Brake Pads: How Long They Last, When to Replace Them, and Which Material to Choose
Stop and think about what’s bringing your car to a halt.
Modern cars use disc brakes, and those discs (aka rotors) need something to squeeze them so you can slow down. Brake pads do that job. They consist of a friction material—which rubs against the rotor—and a backing plate and are a vital part of your brake system, which itself is an essential part of your car. Here’s what you need to know about replacing them.
How Long Do Brake Pads Last?
Pad life can vary from the length of one or two track days to about 70,000 miles, with an average somewhere around 45,000 miles. Their longevity depends on many variables, including your driving style (whether you’re light or hard on the brake pedal), where you drive (flat desert versus snowy mountains, city versus highway), how you use your vehicle (commuting, towing, hauling), and the pads’ material (detailed below). Because of this, it’s good practice to check them (or have them checked) every 5000 miles and any time the wheels are off.
When to Replace Your Brake Pads
There are a variety of ways to tell if your pads are on their way out. If you hear a screeching, grinding, or metal-on-metal sound when you hit the brakes, that’s the pads screaming for mercy. The noise may come from a wear indicator, usually a tiny strip of metal embedded deep in the pad. As the friction material wears away, the indicator becomes exposed and scrapes against the disc to literally sound the alarm that the pads are shot. If the pad has no such wear indicator, or if you’ve tuned out the noise, you’re almost certain to hear it when the backing plate scrapes against the rotor. None of these sounds are good news, and none of them are subtle - but they all tell you when to replace brake pads.
If you can feel the brake pedal pulsating as you press it down, it’s an indication that the pads aren’t making proper contact with the rotors and it’s time to replace them. Don’t confuse the pulsation caused by an anti-lock braking system with that of pad wear, though; if you’re unsure what’s causing the vibrations, visually inspect the pads.
Some (but not all) cars have pad-wear sensors that measure the remaining thickness and will alert the driver when it’s time for new hardware. If your car tells you the pads are gone, they’re gone. (And you may need to replace the sensors as well.)
If your brakes are not performing as well as you remember, it could be the pads giving out, or it could be another brake system issue, such as low hydraulic fluid or air in the lines.

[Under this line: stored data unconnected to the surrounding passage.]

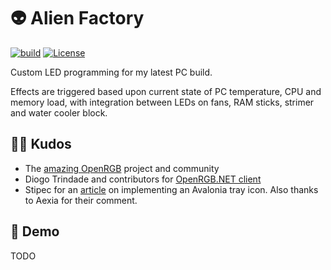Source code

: # 👽 Alien Factory

[![build](https://github.com/si618/alien-factory/actions/workflows/build.yml/badge.svg)](https://github.com/si618/alien-factory/actions/workflows/build.yml)
[![License](https://img.shields.io/badge/license-Apache_2.0-blue.svg)](LICENSE)

Custom LED programming for my latest PC build.

Effects are triggered based upon current state of PC temperature, CPU and memory load, with integration between LEDs on
fans, RAM sticks, strimer and water cooler block.

## 🙇‍♂️ Kudos

- The [amazing OpenRGB](https://openrgb.org) project and community
- Diogo Trindade and contributors for [OpenRGB.NET client](https://github.com/diogotr7/OpenRGB.NET)
- Stipec for an [article](https://dev.to/stipecmv/touch001-solving-tray-icon-and-minimalize-ui-problem-on-arch-linux-with-c-in-avalonia-1f2g)
on implementing an Avalonia tray icon. Also thanks to Aexia for their comment.

## 🎉 Demo

TODO
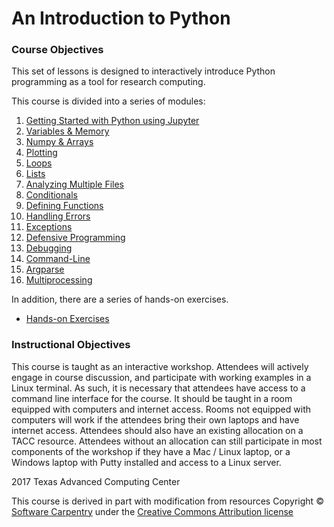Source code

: # An Introduction to Python

### Course Objectives

This set of lessons is designed to interactively introduce Python programming as a tool for research computing.

This course is divided into a series of modules:

 1. [Getting Started with Python using Jupyter](intro_to_python_011_jupyter.md)
 2. [Variables & Memory](intro_to_python_016_variables.md)
 3. [Numpy & Arrays](intro_to_python_017_libraries.md)
 4. [Plotting](intro_to_python_018_plotting.md)
 5. [Loops](intro_to_python_020_loops.md)
 6. [Lists](intro_to_python_030_lists.md)
 7. [Analyzing Multiple Files](intro_to_python_040_files.md)
 8. [Conditionals](intro_to_python_050_conditionals.md)
 9. [Defining Functions](intro_to_python_060_functions.md)
10. [Handling Errors](intro_to_python_070_errors.md)
11. [Exceptions](intro_to_python_071_exceptions.md)
12. [Defensive Programming](intro_to_python_008_defensive.md)
13. [Debugging](intro_to_python_090_debugging.md)
14. [Command-Line](intro_to_python_100_cmdline.md)
15. [Argparse](intro_to_python_101_argparse.md)
16. [Multiprocessing](intro_to_python_110_multiprocessing.md)

In addition, there are a series of hands-on exercises.

* [Hands-on Exercises](intro_to_python_500_exercises.md)


### Instructional Objectives

This course is taught as an interactive workshop. Attendees will actively engage in course discussion, and participate with working examples in a Linux terminal. As such, it is necessary that attendees have access to a command line interface for the course. It should be taught in a room equipped with computers and internet access. Rooms not equipped with computers will work if the attendees bring their own laptops and have internet access. Attendees should also have an existing allocation on a TACC resource. Attendees without an allocation can still participate in most components of the workshop if they have a Mac / Linux laptop, or a Windows laptop with Putty installed and access to a Linux server.

2017 Texas Advanced Computing Center

This course is derived in part with modification from resources Copyright © [Software Carpentry](http://software-carpentry.org/) under the [Creative Commons Attribution license](https://creativecommons.org/licenses/by/4.0/)
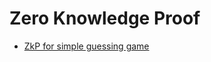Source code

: # Zero Knowledge Proof

- [ZkP for simple guessing game](https://www.reddit.com/r/crypto/comments/c83g4r/zkp_for_simple_guessing_game/)
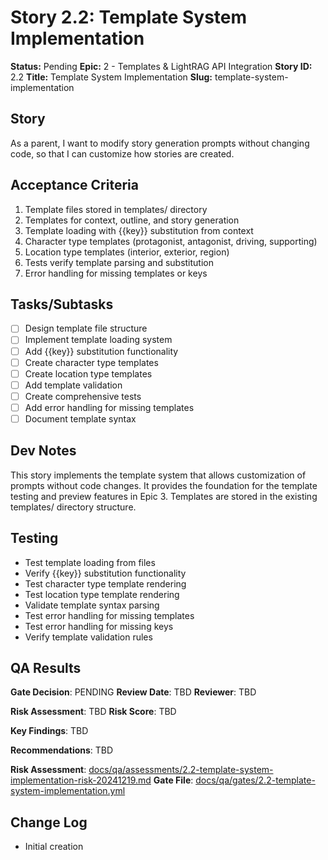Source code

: # Story 2.2: Template System Implementation

**Status:** Pending
**Epic:** 2 - Templates & LightRAG API Integration
**Story ID:** 2.2
**Title:** Template System Implementation
**Slug:** template-system-implementation

## Story

As a parent,
I want to modify story generation prompts without changing code,
so that I can customize how stories are created.

## Acceptance Criteria

1. Template files stored in templates/ directory
2. Templates for context, outline, and story generation
3. Template loading with {{key}} substitution from context
4. Character type templates (protagonist, antagonist, driving, supporting)
5. Location type templates (interior, exterior, region)
6. Tests verify template parsing and substitution
7. Error handling for missing templates or keys

## Tasks/Subtasks

- [ ] Design template file structure
- [ ] Implement template loading system
- [ ] Add {{key}} substitution functionality
- [ ] Create character type templates
- [ ] Create location type templates
- [ ] Add template validation
- [ ] Create comprehensive tests
- [ ] Add error handling for missing templates
- [ ] Document template syntax

## Dev Notes

This story implements the template system that allows customization of prompts without code changes. It provides the foundation for the template testing and preview features in Epic 3. Templates are stored in the existing templates/ directory structure.

## Testing

- Test template loading from files
- Verify {{key}} substitution functionality
- Test character type template rendering
- Test location type template rendering
- Validate template syntax parsing
- Test error handling for missing templates
- Test error handling for missing keys
- Verify template validation rules

## QA Results

**Gate Decision**: PENDING
**Review Date**: TBD
**Reviewer**: TBD

**Risk Assessment**: TBD
**Risk Score**: TBD

**Key Findings**: TBD

**Recommendations**: TBD

**Risk Assessment**: [docs/qa/assessments/2.2-template-system-implementation-risk-20241219.md](docs/qa/assessments/2.2-template-system-implementation-risk-20241219.md)
**Gate File**: [docs/qa/gates/2.2-template-system-implementation.yml](docs/qa/gates/2.2-template-system-implementation.yml)

## Change Log

- Initial creation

Don’t ignore any of these signs or you could ruin perfectly good rotors—or worse, you might go for the brake pedal one day and find a lacking response.
If you need to replace any of your car’s brake pads, make sure you do so on both sides of the axle, not just one corner. It’s important to have balanced braking ability left to right to prevent the vehicle from pulling to one side when you press that pedal.
What are the Friction Material Options?
The right choice for pad materials depends on a tradeoff. Noise, longevity, and brake dust can all be tradeoffs depending on what’s more important to each owner. There are three main categories: organic, semi metallic, and ceramic.
Organic or nonmetallic brake pads—made of materials such as carbon, rubber, and fiberglass but not metal—are typically the least expensive friction material option. They tend not to last as long, but they are relatively quiet in operation.
Next up the cost and performance ladder are semi metallic pads. These have metal added to the mix for improved heat dissipation compared with non-metallics. Tradeoffs include slightly reduced cold-weather performance, more brake dust, and more noise.
Ceramic brake pads are at the top, and they demand a high price for their superiority. Often found on high-performance vehicles, ceramic pads provide maximum stopping power but need to be warmed up to work their best. They are quieter and produce less dust than semi metallic pads too.